When the kernel handles a request, a check is made to see whether it is booted and, if not, it gets booted. We don't want to explicitly boot it because the page might end up being served from the cache (but this only matters when we move to using Symfony's HttpCache). But in the case of the testing kernel, it's never actually going to handle a request, so we need to boot it explicitly.
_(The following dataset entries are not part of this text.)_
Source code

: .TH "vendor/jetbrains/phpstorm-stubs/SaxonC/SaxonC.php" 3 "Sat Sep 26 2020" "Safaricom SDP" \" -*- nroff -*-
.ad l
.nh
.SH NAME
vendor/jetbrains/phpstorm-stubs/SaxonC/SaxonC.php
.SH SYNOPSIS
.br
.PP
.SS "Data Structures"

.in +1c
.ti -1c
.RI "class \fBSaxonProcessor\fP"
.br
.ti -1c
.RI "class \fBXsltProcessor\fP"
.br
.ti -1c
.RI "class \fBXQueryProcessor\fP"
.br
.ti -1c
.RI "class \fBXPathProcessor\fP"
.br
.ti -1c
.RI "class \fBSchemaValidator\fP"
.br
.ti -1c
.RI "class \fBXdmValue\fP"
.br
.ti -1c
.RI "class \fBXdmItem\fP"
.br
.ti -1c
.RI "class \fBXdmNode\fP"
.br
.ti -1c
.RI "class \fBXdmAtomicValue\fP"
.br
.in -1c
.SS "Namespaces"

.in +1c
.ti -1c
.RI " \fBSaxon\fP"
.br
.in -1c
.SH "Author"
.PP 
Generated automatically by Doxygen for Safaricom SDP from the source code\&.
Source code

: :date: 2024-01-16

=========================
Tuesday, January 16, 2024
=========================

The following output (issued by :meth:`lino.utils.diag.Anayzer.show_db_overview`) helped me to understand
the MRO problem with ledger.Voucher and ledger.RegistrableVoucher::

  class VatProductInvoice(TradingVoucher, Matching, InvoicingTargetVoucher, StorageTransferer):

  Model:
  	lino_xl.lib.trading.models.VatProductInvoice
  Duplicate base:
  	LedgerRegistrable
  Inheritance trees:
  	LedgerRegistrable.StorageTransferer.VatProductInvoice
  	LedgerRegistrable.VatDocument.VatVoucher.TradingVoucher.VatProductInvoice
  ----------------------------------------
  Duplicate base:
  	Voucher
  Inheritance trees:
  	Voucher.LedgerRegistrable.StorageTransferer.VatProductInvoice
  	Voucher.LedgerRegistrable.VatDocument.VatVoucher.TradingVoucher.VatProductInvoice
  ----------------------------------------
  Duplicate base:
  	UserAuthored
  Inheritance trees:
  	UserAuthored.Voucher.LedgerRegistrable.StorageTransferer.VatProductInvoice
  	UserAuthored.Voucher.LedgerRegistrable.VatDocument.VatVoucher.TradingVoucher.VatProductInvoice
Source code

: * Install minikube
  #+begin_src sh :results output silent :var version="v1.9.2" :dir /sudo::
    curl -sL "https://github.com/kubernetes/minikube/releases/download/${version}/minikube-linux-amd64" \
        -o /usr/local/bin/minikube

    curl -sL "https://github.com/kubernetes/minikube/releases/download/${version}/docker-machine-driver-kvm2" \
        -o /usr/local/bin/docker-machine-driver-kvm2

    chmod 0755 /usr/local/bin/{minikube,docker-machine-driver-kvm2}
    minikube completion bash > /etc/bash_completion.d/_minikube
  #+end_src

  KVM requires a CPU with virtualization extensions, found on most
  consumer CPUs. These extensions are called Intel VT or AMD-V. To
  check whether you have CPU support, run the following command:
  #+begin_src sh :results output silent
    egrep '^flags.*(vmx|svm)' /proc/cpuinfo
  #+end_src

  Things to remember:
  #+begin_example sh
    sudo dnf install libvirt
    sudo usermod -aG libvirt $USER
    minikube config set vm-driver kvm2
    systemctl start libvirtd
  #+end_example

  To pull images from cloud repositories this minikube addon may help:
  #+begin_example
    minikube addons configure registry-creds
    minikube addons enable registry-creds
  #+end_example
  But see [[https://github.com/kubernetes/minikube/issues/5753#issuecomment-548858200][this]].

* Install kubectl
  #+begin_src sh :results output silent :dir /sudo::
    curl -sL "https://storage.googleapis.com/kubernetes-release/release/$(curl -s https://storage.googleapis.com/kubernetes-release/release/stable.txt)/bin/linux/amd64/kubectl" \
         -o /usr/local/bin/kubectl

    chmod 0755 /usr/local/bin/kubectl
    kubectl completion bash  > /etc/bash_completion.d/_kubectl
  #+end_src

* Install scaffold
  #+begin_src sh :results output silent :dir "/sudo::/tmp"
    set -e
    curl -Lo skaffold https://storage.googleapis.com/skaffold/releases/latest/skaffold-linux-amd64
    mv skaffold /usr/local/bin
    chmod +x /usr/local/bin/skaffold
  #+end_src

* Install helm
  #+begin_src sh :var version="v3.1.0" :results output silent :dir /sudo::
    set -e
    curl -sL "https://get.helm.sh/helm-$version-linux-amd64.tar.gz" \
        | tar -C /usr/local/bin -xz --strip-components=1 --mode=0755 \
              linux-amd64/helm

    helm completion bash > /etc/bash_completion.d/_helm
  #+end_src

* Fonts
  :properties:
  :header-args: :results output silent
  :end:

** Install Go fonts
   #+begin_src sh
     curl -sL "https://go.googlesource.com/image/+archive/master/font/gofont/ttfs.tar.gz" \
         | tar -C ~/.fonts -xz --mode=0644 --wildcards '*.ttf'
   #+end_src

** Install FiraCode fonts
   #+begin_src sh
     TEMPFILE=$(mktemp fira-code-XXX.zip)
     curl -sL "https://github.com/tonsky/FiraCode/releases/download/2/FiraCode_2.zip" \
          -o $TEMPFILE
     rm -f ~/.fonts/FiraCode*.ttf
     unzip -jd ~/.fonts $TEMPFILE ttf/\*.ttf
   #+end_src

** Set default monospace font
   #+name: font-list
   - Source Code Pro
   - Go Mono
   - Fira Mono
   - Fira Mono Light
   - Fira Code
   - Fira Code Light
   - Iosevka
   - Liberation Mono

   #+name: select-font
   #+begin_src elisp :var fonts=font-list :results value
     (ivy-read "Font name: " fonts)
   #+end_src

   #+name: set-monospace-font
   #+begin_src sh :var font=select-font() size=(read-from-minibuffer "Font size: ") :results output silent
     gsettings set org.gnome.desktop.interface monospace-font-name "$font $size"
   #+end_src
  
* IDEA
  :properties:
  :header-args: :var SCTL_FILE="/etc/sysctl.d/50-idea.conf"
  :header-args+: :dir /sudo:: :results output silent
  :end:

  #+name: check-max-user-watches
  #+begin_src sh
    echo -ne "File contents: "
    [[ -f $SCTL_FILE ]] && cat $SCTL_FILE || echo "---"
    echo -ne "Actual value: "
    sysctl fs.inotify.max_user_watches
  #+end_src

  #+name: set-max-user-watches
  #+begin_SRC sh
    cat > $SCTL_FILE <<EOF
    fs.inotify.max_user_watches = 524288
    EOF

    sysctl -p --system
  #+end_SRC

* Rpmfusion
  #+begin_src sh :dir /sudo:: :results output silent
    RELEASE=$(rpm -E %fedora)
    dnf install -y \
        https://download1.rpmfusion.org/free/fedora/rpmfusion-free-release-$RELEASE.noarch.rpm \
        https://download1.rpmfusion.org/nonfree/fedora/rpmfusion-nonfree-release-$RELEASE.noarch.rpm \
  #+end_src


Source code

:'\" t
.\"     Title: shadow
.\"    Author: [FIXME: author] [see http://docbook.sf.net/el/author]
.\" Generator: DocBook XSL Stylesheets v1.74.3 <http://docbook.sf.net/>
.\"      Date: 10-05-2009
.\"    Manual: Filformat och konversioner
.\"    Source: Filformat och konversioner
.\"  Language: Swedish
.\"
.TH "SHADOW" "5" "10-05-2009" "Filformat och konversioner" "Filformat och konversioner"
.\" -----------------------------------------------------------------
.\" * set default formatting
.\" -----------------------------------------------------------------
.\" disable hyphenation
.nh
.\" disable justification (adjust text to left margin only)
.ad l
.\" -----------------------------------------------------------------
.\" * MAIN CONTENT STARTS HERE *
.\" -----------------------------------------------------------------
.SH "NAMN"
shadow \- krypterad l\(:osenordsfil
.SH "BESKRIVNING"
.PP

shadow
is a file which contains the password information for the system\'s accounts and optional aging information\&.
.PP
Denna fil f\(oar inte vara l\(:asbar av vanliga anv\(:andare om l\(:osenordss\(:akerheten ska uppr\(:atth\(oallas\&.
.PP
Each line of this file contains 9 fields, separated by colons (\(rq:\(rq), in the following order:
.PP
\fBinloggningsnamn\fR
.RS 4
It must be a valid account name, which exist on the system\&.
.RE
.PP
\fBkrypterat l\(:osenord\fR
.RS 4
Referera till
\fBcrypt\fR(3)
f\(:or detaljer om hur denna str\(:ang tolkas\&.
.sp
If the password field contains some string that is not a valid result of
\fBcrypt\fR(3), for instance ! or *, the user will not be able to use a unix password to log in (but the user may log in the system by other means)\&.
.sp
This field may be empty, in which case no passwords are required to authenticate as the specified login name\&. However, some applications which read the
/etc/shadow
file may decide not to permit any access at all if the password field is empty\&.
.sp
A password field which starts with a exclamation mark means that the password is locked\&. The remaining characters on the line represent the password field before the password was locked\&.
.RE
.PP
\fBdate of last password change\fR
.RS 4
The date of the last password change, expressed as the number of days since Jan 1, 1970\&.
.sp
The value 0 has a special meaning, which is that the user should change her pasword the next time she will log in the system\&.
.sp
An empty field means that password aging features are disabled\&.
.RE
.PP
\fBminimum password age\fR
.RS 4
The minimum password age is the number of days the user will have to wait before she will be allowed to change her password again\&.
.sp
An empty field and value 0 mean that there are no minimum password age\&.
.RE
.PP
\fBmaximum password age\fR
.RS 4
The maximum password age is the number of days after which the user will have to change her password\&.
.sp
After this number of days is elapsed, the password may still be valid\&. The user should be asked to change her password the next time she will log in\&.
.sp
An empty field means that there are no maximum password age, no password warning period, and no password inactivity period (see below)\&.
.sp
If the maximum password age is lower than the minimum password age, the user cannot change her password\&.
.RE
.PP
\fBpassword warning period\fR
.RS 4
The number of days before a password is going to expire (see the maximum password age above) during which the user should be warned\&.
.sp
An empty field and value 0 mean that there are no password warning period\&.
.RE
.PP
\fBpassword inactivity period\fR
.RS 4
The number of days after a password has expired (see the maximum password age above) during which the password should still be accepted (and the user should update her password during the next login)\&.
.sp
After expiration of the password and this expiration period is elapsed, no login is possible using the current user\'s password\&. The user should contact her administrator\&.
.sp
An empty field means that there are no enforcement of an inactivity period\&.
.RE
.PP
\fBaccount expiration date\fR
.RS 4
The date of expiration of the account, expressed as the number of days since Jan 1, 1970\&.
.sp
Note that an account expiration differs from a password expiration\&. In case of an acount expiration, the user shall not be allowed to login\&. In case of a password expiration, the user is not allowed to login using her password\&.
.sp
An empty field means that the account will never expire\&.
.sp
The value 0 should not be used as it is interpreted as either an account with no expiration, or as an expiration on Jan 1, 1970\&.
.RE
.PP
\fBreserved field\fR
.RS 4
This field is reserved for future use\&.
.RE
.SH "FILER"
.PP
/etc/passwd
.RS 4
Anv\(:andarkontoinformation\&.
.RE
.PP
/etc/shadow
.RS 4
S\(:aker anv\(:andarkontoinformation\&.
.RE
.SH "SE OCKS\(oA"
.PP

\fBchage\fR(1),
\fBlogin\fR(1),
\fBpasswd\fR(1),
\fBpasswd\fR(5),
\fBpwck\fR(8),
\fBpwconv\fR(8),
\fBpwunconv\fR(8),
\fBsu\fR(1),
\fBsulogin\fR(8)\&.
Let me know if you feel any of this warrants comments in the code.
#25
> the language_manager service is only available within the scope of a request
But is it available always?
> somehow the 'testing' kernel somehow doesn't
This is not explained in your followup nor in code comment. Basically, I am asking why does your patch work??
#26
OK, I get it, thanks to the brief explanation by kat in IRC and a little digging in core. language_manager is registered byt the CoreBundle which also activates the request scope. The rest is explained in the patch. I daresay this is ready: I only added comments.
#27
Tweaked the second paragraph more.
#28
beejeebus tuned it further.
#29
RTBC +1 for the changes in #28
#30
I confess I don't quite follow this patch, but it has +1s from the right people and yay for unblocking testing. :)
Committed and pushed to 8.x. Yay!
#31
Automatically closed -- issue fixed for 2 weeks with no activity.